Water Board Can't Add

Katy Grimes: The State Water Resources Control Board, the agency responsible for ensuring “the highest reasonable quality for waters of the State,” appears to have a very difficult time with basic counting.

The State Auditor issued a report updating the American Recover and Reinvestment Act (ARRA “stimulus” program), which was created for the purpose of “preserving and creating jobs” and “promoting economic recovery.” The state Auditor found some disturbing, but not altogether unexpected behavior, inside several California agencies:

  • “Of the five state agencies we reviewed that reported recipient-level jobs data, two did not follow federal or state guidance resulting in overstatements of full-time equivalent positions totaling 617.
  • Only one of the agencies we reviewed followed the task force’s recommendation to review subrecipients’ calculation methodologies and none reviewed supporting documentation to verify the accuracy of the jobs data.
  • Two federal audit agencies and one state audit agency that have reviewed California’s administration of jobs data reporting under the Recovery Act have reported errors or concerns in subrecipient data reporting.”

The  executive summary from the Auditor explains in more detail: “For example, the Water Resources Control Board (Water Board) reported triple the actual number of jobs created and retained by calculating them on a monthly basis and then totaling the three months’ data, instead of performing the calculation once at the end of the quarter, as required by the OMB and task force guidance.

This error resulted in an overstatement of 71 full-time equivalent positions (FTEs).
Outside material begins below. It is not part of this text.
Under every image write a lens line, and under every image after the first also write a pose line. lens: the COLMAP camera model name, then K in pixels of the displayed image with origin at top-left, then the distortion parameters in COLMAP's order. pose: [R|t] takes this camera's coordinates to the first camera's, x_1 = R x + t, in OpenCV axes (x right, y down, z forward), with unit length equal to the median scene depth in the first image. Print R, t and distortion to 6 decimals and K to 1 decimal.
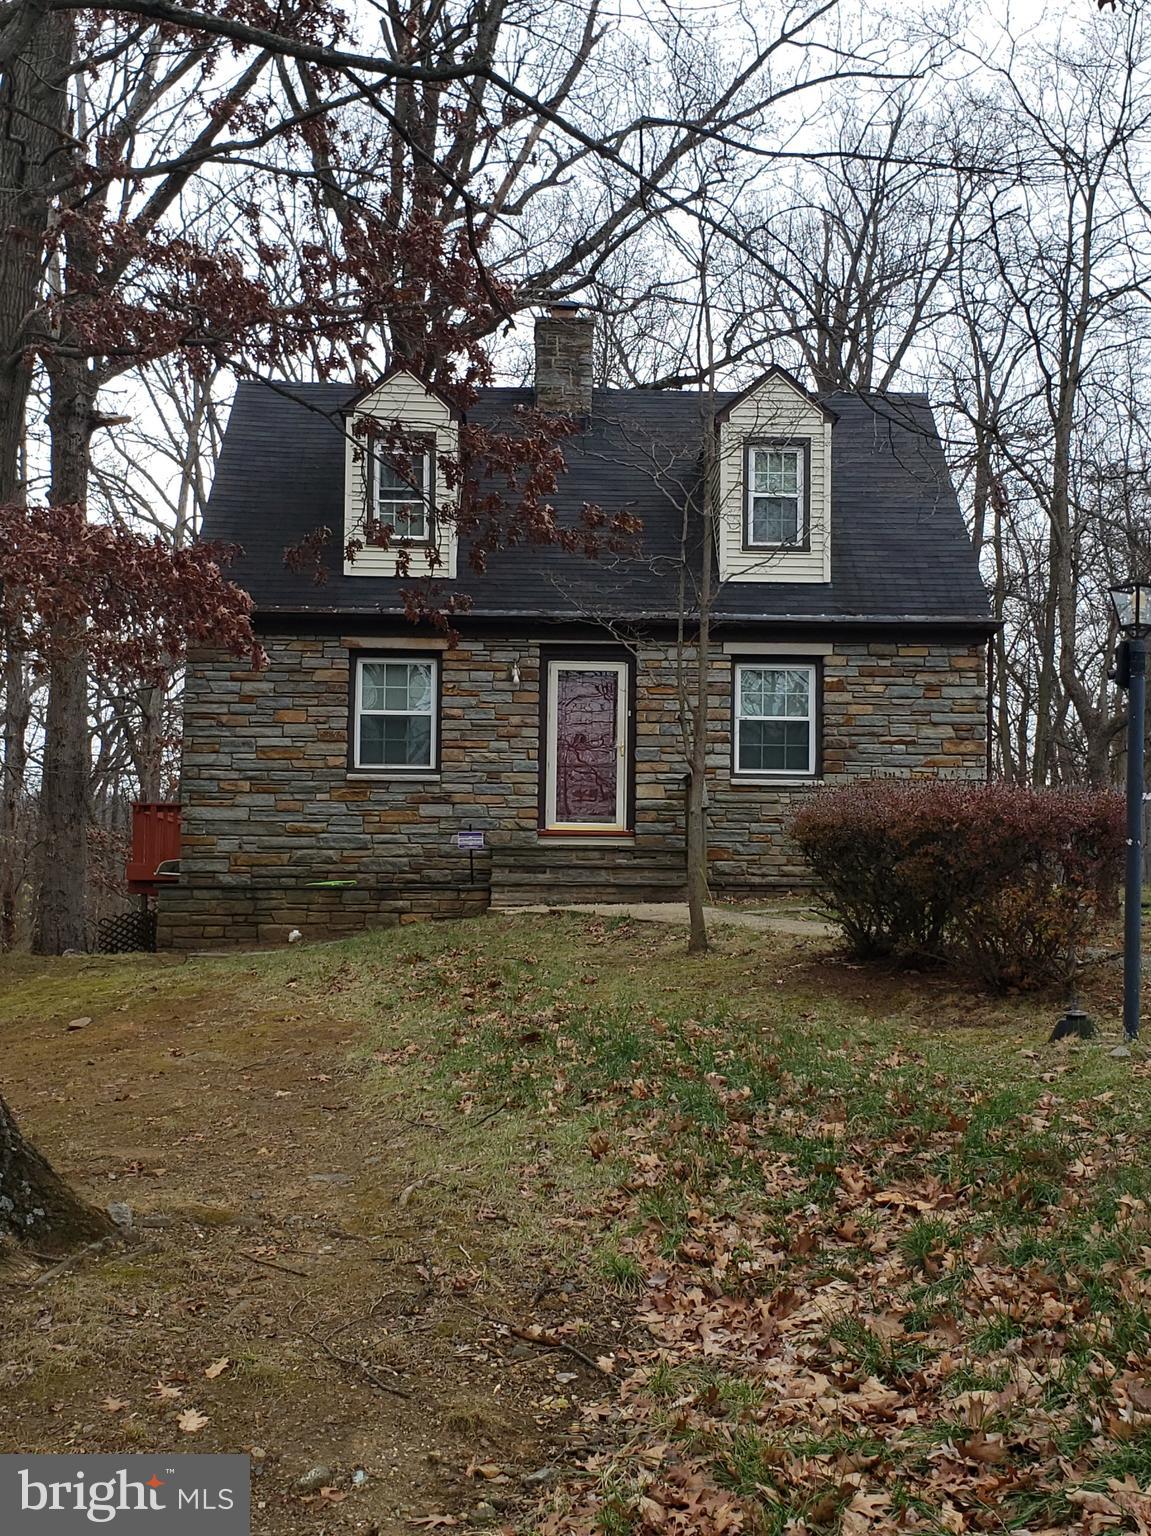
lens RADIAL K [[1951.5, 0, 575.5], [0, 1951.5, 768.0], [0, 0, 1]] dist [0.310258, -1.192853]
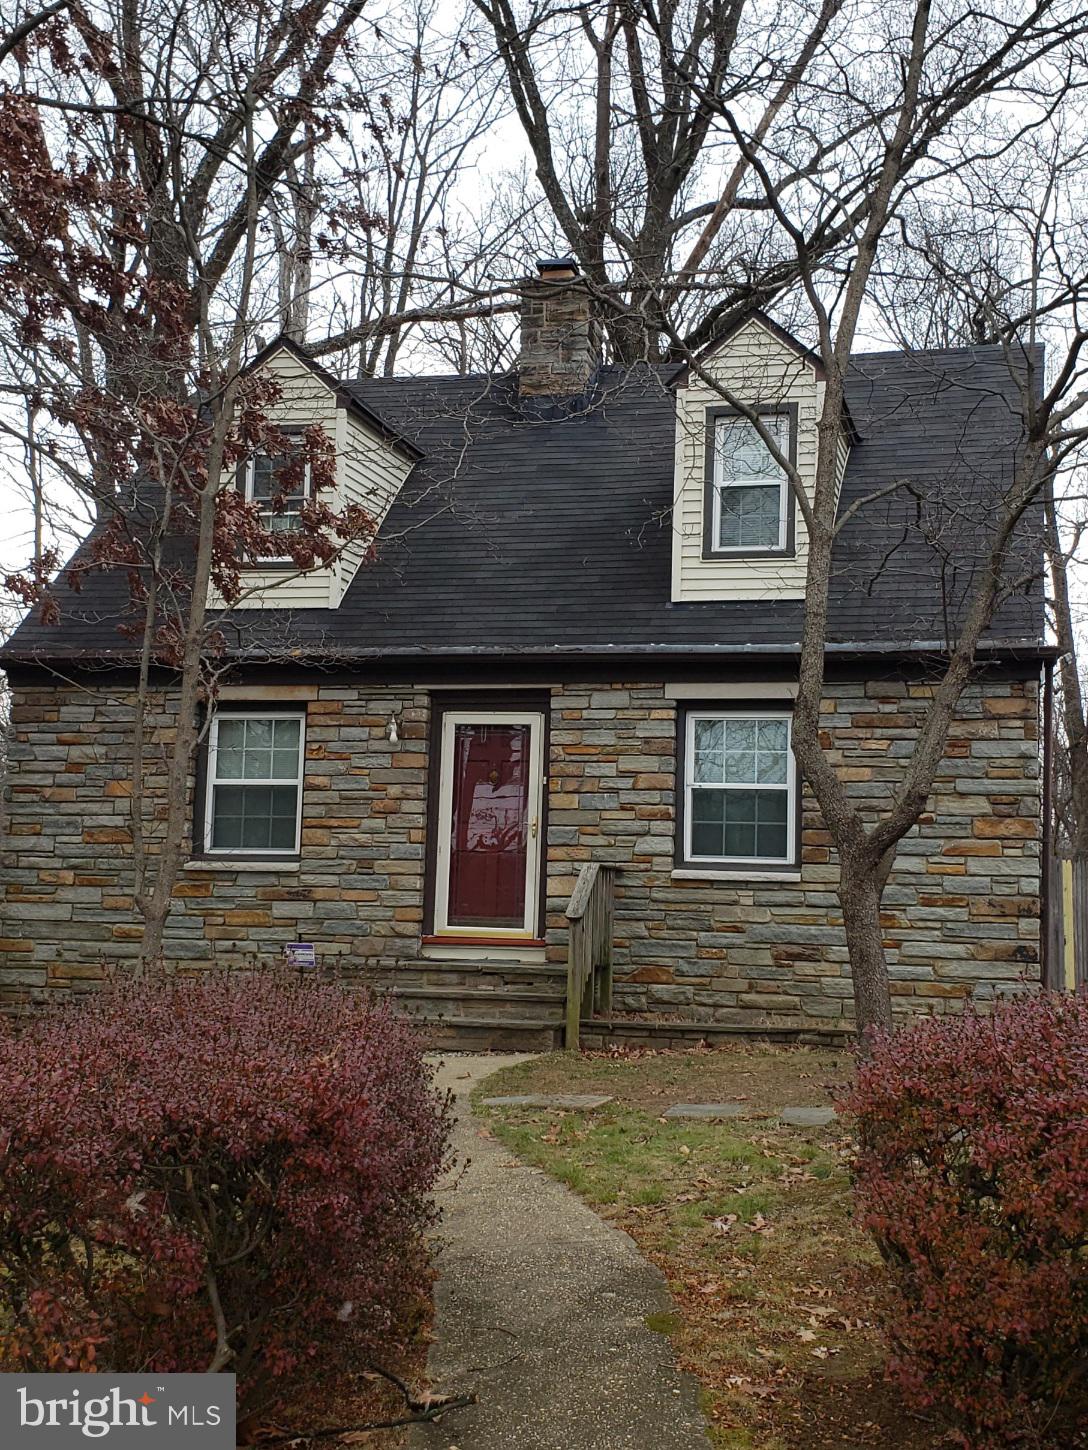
lens RADIAL K [[1842.3, 0, 544.0], [0, 1842.3, 725.0], [0, 0, 1]] dist [0.310258, -1.192853]
pose [[0.961948, -0.014265, -0.272860, 0.221739], [0.004507, 0.999329, -0.036353, -0.023633], [0.273196, 0.033740, 0.961367, 0.321786]]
In addition, the Water Board calculated its jobs data using incorrect months. Specifically, OMB requires that the reporting quarter ending June 30, 2010, is to include jobs data for April through June 2010; however, the Water Board reported data for the months of March through May 2010.
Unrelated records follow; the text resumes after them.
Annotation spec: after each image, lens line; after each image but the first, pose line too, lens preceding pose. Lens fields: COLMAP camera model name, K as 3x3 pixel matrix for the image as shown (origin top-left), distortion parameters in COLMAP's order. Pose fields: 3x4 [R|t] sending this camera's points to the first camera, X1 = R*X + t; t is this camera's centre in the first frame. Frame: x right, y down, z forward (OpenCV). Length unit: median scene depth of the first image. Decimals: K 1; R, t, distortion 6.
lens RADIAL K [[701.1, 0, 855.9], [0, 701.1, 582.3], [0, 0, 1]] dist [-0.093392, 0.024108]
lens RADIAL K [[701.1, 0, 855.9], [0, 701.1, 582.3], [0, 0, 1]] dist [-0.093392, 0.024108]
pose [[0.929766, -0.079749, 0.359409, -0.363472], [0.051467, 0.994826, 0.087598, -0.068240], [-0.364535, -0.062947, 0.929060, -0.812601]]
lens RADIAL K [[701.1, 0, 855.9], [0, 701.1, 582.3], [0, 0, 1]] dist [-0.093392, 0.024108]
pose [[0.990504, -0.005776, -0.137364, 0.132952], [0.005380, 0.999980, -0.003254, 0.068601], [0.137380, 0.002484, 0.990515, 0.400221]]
Further, three of the five state agencies-the Department of Community Services and Development, Department of Transportation, and the Water Board-did not include paid time off in the total hours worked, as specified in the task force guidance. Of these three, two made no attempt to include paid time off in their jobs data calculation, while one attempted to include paid time off but did so incorrectly.”

Oh my.

These errors are not just little arithmetical boo boo’s, but demonstrate a certain level of ineptitude or at the very least, a dispassionate unconcern.  It is difficult not to wonder just how systemic this is, especially since the water resources agency has the formidable responsibility of tracking water quality data, and making significant decisions based upon that data.

Even more interesting is Gov.-elect Jerry Brown’s decision to eliminate the Inspector General office for the ARRA funds. If there is no regular and real oversight of the billions of dollars of federal funding flowing through the state, other than the occasional audit, then how much more is going to be wasted?

And how can California taxpayers trust any numbers or counts from the water board on the really complex matters, when simple arithmetic and following directions alludes them?

The Auditor’s recommendation for the future is totally deflating: “The task force should provide targeted technical assistance and training to state agencies that are not calculating their jobs data in accordance with OMB guidance.”

Oh great – more oversight, assistance and training is needed from the state, for the state. Maybe they’ll use stimulus money to save or create the new “targeted assistance” oversight jobs.